Syria warplanes strike near Iraq border, clashes near Turkey

AFP , Sunday 11 Nov 2012

Assad regime warplanes strike near Iraqi border, fighting in northeast near Turkey on Sunday; 121 were killed in violence on Saturday

Syrian warplanes on Sunday launched air strikes on the eastern town of Albu Kamal near the Iraqi border and pounded rebel lines near Damascus and in the northern city of Aleppo, a watchdog said.

Fighting meanwhile raged early morning around the northeast town of Ras al-Ain on the border with Turkey, the Syrian Observatory for Human Rights said.

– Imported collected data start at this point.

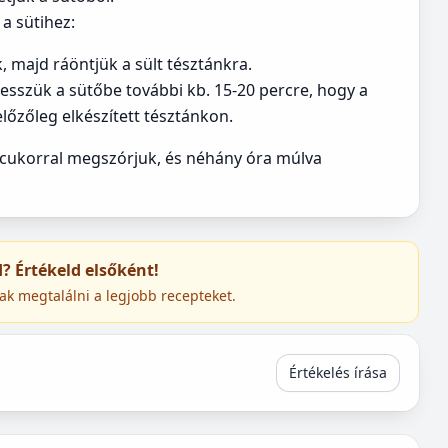
 a sütihez:
 majd ráöntjük a sült tésztánkra.
tesszük a sütőbe további kb. 15-20 percre, hogy a
lőzőleg elkészített tésztánkon.
rcukorral megszórjuk, és néhány óra múlva
ed? Értékeld elsőként!
ak megtalálni a legjobb recepteket.
Értékelés írása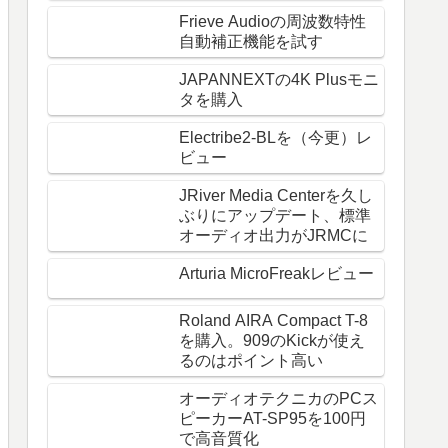
Frieve Audioの周波数特性
自動補正機能を試す
JAPANNEXTの4K Plusモニ
タを購入
Electribe2-BLを（今更）レ
ビュー
JRiver Media Centerを久し
ぶりにアップデート、標準
オーディオ出力がJRMCに
Arturia MicroFreakレビュー
Roland AIRA Compact T-8
を購入。909のKickが使え
るのはポイント高い
オーディオテクニカのPCス
ピーカーAT-SP95を100円
で高音質化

The surge in violence follows another day of bloodletting across Syria on Saturday which saw 121 people killed, including 11 civilians in Daraya just outside the capital, the site of the worst massacre in Syria's 20-month conflict.

The Britain-based watchdog said that in eastern Syria, two civilians were killed in air raids on the town of Albu Kamal on the Iraqi border while several districts of Deir Ezzor city were shelled by tanks.

The watchdog also reported clashes between President Bashar al-Assad's forces and rebels during the night in the town of Harasta on the northeastern outskirts of Damascus.

The Local Coordination Committees, a network of opposition activists on the ground, meanwhile, reported heavy shelling overnight by regime forces on rebel areas southwest of the capital and in the town of Yabrud to the north.

In the northern city of Aleppo, where fighting between rebels and government troops has raged since mid-July, mortars rained down on the rebel bastions of Shaar in the east, Sukari in the south and Halab al-Jadida in the west, according to the Observatory.

Residents said fierce clashes erupted in the northwest districts of Zahraa and Liramun, where tanks fired on rebel positions, and in the embattled Old City.

The Observatory reported army shelling Sunday of the strategic rebel-held town of Maaret al-Numan, the nearby village of Maarshmisha and Idlib city in the northwest province of Idlib.

The army on Saturday retook a stretch of the Damascus-Aleppo highway in Idlib province used to send its reinforcements to main northern battlefields, but has failed to regain control of Maaret al-Numan.

According to Observatory, which relies on a network of activists, lawyers and medics in civilian and military hospitals, fighting also broke out on Sunday south of Ras al-Ain, in Hasakeh province.

The mainly Kurdish province of Hasakeh has seen heavy fighting in the past few days, with 46 combatants killed as the opposition seized Ras al-Ain on Friday.

The Observatory had on Saturday reported that Kurdish residents backed by militia from the Democratic Union Party (PYD) had taken control of three towns near the border with Turkey after convincing pro-government forces to leave.

The PYD has links with Turkey's rebel Kurdistan Workers' Party (PKK).

The watchdog said the residents had feared the same kind of violence that saw 9,000 Syrians flee to Turkey in 24 hours in the face of the fighting in Ras al-Ain.

The Observatory says more than 37,000 people have died since the uprising erupted in March 2011, first as a protest movement and then as an armed rebellion after demonstrations were crushed.